The concept paper notes that the response most individuals have to drug therapy is highly variable, and a prominent component of this variability is related to genetic variations. This can relate to drug disposition (pharmacokinetics) or drug action (pharmacodynamics).
Accurate knowledge of a patient's susceptibility to adverse drug reactions (ADRs) is currently done through the use of clinical trials, but there trials have a number of limitations including small subject size relative to the total population, underrepresentation of important subpopulations, restrictions to trial participation and restrictions related to drug treatment.
Shifting to an approach that relies on pharmacogenomic information determined through the use of biomarkers may aid in the development and marketing of safer medicinal products.

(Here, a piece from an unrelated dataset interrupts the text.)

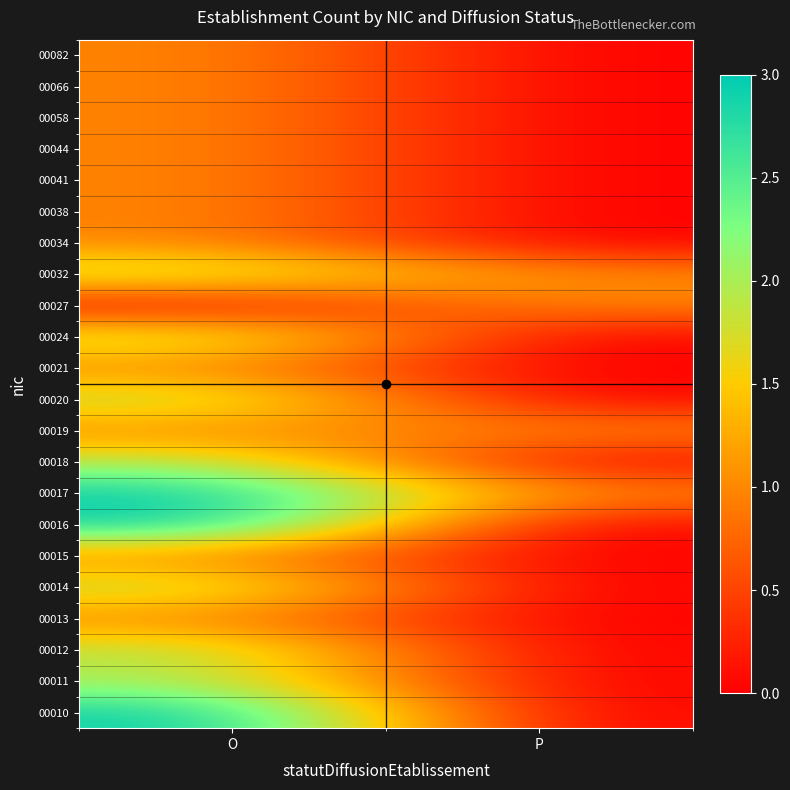

Rank the series at O from lowest to highest value.

00027, 00013, 00015, 00019, 00021, 00034, 00038, 00041, 00044, 00058, 00066, 00082, 00011, 00012, 00014, 00018, 00020, 00024, 00032, 00010, 00016, 00017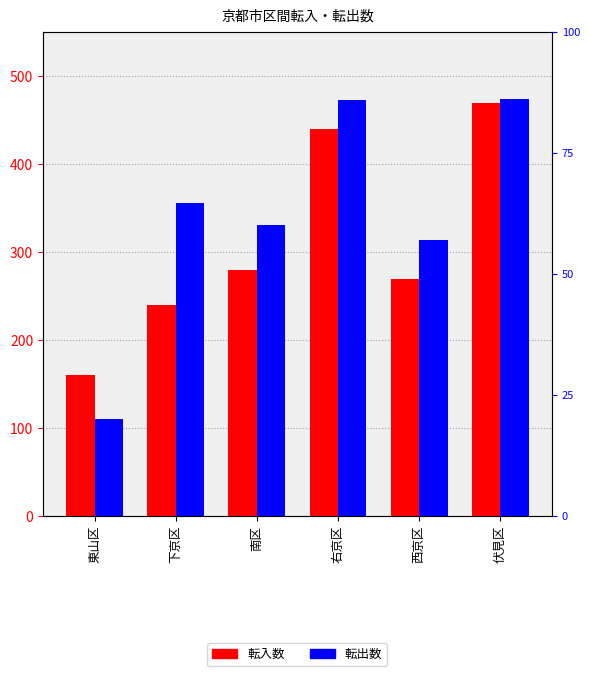

Where is 転入 nearest to the value 314?

南区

The Concept paper on key aspects for the use of pharmacogenomics methodologies in the pharmacovigilance evaluation of medicinal products specifically calls for a guideline to address seven main areas:
- Systematic consideration of pharmacogenomic effects and its implications on efficacy, effectiveness and safety
- Determining when postmarketing genomic data needs to be monitored and/or collected
- How genomic material should be collected and stored
- How to conduct postmarketing safety, efficacy and effectiveness studies involving pharmacogenomics
- How to report ADR signals to the competent authorities
- How to mitigate risk when pharmacogenomics data determines likely risk factors
- How to determine what information needs to be present on the product information (labeling)
The concept paper anticipates that the draft guideline will be available sometime in 2013, with a 3 months of consultation occurring before finalization is sought. Development of the guideline will be done by the Pharmacogenomics Works Party (PGWP) and the Pharmavigilance Working Party (PhVWP). Comments are due by 15 March.